Non c'è polemica più stucchevole di quella sui campi da calcio trasformati (a uso e consumo del politicamente corretto) in confessionali laici. La sinistra vorrebbe vedere tutti i calciatori in ginocchio in nome della lotta al razzismo. Una lotta sacrosanta, per carità, ma che ognuno porta avanti come vuole. E così apriti cielo se qualcuno prova a opporsi a questa dittatura. Magari lo fa perché non ci crede oppure perché pensa (a ragione) che certe battaglie non si combattono dedicando qualche istante prima di una partita ma impegnandosi quotidianamente a cambiare, con gesti semplici, la società in cui si vive.

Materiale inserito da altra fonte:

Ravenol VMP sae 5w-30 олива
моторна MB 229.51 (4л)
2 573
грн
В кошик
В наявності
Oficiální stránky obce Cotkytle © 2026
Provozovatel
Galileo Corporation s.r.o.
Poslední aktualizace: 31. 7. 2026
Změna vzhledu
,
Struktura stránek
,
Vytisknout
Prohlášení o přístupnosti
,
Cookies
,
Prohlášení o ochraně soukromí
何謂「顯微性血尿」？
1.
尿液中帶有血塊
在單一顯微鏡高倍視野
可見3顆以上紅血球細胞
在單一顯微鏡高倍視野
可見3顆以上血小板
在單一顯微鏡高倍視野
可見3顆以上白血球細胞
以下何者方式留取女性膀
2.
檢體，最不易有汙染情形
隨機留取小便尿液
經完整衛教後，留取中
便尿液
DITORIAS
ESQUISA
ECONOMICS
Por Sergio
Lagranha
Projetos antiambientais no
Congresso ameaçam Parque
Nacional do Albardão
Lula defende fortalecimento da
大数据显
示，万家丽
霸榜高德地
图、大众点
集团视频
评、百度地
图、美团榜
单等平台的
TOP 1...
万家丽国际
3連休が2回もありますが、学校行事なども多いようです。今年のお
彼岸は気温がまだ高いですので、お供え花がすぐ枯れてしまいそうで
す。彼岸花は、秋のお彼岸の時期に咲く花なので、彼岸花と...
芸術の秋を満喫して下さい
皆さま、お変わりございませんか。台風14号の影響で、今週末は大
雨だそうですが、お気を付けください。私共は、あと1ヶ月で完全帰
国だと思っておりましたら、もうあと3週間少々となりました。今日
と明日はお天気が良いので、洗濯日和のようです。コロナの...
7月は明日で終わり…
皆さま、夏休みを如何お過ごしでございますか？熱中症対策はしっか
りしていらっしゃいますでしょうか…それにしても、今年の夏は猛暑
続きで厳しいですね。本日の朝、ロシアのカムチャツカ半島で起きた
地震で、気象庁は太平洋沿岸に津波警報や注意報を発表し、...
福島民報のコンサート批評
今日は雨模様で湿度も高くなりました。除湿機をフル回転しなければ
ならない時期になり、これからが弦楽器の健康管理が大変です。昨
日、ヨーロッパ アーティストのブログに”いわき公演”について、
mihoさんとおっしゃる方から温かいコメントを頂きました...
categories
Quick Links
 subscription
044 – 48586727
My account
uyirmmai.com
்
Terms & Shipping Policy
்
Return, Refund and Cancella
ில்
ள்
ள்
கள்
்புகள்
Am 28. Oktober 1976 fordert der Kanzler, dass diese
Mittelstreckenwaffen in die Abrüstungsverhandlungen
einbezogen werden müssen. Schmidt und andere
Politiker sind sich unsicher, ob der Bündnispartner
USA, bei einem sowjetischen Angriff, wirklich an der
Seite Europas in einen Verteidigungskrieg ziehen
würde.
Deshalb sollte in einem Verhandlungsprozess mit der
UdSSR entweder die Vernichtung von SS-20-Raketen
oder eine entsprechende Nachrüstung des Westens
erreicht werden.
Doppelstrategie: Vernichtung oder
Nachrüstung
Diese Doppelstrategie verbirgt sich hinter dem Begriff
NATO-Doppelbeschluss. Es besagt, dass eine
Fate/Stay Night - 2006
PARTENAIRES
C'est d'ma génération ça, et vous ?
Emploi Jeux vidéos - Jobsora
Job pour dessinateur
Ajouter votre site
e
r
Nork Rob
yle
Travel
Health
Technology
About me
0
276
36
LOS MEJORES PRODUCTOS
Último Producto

Sta di fatto che nessuno può arrogarsi il diritto di lapidare Gianluigi Donnarumma, Leonardo Bonucci, Alessandro Bastoni, Jorginho, Marco Verratti e Federico Chiesa perché prima della partita contro il Galles sono rimasti in piedi. Meno di tutti può farlo Enrico Letta che, per mero calcolo politico, vorrebbe tutti gli italiani in ginocchio, sudditi dell'ideologia progressista.

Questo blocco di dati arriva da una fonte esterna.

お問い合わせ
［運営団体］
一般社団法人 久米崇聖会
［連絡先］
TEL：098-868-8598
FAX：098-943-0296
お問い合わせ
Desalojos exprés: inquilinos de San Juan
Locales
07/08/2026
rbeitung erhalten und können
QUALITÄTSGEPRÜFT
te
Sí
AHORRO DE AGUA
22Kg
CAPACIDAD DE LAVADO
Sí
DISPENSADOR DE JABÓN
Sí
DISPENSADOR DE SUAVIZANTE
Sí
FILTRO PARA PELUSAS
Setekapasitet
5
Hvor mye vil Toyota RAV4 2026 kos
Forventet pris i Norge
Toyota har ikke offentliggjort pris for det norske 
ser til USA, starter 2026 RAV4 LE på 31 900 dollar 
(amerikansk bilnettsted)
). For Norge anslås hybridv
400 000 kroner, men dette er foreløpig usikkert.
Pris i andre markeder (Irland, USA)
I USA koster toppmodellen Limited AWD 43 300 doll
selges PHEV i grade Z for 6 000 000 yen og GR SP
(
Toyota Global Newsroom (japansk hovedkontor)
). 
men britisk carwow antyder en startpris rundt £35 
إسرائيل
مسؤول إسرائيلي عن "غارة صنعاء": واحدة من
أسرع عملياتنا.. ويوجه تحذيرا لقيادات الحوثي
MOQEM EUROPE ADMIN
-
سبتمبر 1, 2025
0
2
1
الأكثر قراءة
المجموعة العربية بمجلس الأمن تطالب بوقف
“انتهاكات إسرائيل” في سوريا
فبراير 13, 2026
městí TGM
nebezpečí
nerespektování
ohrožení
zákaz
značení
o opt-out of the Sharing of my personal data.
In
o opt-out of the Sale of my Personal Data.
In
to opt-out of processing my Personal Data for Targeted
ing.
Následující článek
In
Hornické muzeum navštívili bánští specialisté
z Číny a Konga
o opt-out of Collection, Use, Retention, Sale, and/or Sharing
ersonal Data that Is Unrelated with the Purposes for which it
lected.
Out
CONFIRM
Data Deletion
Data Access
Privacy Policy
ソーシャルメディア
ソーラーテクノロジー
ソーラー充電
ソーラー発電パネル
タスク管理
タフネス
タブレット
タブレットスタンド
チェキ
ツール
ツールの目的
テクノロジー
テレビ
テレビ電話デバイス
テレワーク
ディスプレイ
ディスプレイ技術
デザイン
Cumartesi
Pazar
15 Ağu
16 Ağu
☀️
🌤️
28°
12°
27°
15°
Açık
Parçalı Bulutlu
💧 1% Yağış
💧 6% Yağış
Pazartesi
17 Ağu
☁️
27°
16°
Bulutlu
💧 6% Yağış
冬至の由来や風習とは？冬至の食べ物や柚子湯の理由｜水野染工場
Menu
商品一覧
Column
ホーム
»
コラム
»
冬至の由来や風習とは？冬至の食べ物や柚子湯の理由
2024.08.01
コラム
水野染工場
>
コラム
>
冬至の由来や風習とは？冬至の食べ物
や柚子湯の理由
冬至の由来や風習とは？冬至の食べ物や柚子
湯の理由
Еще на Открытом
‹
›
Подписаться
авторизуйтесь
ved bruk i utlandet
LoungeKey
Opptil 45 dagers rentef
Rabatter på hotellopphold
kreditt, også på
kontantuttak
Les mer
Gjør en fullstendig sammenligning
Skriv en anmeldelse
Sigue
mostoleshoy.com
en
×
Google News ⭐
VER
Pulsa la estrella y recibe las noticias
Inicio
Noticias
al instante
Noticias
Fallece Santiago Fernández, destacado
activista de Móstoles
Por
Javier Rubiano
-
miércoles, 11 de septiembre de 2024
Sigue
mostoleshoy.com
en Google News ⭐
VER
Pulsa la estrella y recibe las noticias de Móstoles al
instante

Tutto ha avuto inizio con il brutale omicidio di George Floyd, ucciso per mano dell'agente di polizia Derek Chauvin. "I can't breathe", cercava di urlare l'uomo mentre il poliziotto lo immobilizzava calcandogli il ginocchio sul collo. Morì così: soffocato. Era il 25 maggio dell'anno scorso. Gli Stati Uniti furono subito travolti da un'ondata di proteste che presto contagiarono pure molti Paesi del Vecchio Continente. Ben presto la giusta indignazione contro la morte di Floyd venne strumentalizzata dai cultori del politicamente corretto per piegare l'opinione pubblica occidentale ai diktat del pensiero progressista. Così accadde che, quando l'ex presidente della Camera Laura Boldrini si inginocchiò a Montecitorio per l'afroamericano ucciso, in molti le fecero notare l'indifferenza nei confronti di Desirée Mariottini e Pamela Mastropietro quando vennero stuprate e ammazzate, una a Roma e l'altra a Macerata, da alcuni immigrati.

Oggi quella stessa polemica è tornata con prepotenza nella calura estiva di Euro 2020, una competizione che di retrò ha persino l'anno. La Nazionale di Roberto Mancini fa molto bene: prima del girone e pronta ad affrontare l'Austria agli ottavi, è ora tra le favorite. Ma se non sono il gioco o la tattica a infiammare lo scontro, ci pensano i soliti buonisti che sono sempre pronti a scagliarsi contro chi non la pensa come loro. A dare il via ci ha subito pensato Claudio Marchisio. "È una protesta importante - ha sentenziato - avrei preferito che gli azzurri si fossero inginocchiati tutti". Tempo ventiquattr'ore ecco Letta rincarare la dose: "Vorrei fare un appello ai nostri giocatori: che si inginocchino tutti, perché francamente l'ho trovata una scena pessima. Se si mettono d'accordo sugli schemi di gioco - ha detto a Otto e mezzo su La7 - si mettono d'accordo anche su quello, è meglio anche perché i gallesi erano tutti inginocchiati, gli italiani no". Ancora oggi, intervenendo a Radio anch'io su Rai Radio1, ha ribadito di aver provato "fastidio" nel vedere solo "metà squadra inginocchiata". "Non sono mai sufficienti i gesti - ha infine concluso - e non c'è destra o sinistra, tutti siamo antirazzisti".

Nessuno mette in dubbio l'antirazzismo, ma sfugge il motivo per cui Letta e compagni vogliano tutti gli Azzurri (e tutti gli italiani) in ginocchio davanti alla causa dei Black Lives Matter. Una causa che ha già dimostrato di essere poco trasparente e comunque divisiva. Forse perché soffiare su certe campagne di bandiera serve al Pd a raggranellare qualche voto in più tra i duri e puri della base dem. Peccato che questo non faccia altro che acuire le distanze all'interno del nostro Paese. Oggi, come già un anno fa con la Boldrini, in molti hanno rinfacciato alla sinistra di non essersi battuta allo stesso modo per Saman Abbas. Ma è la sinistra. E sappiamo bene che sceglie quali battaglie combattere in base al proprio tornaconto.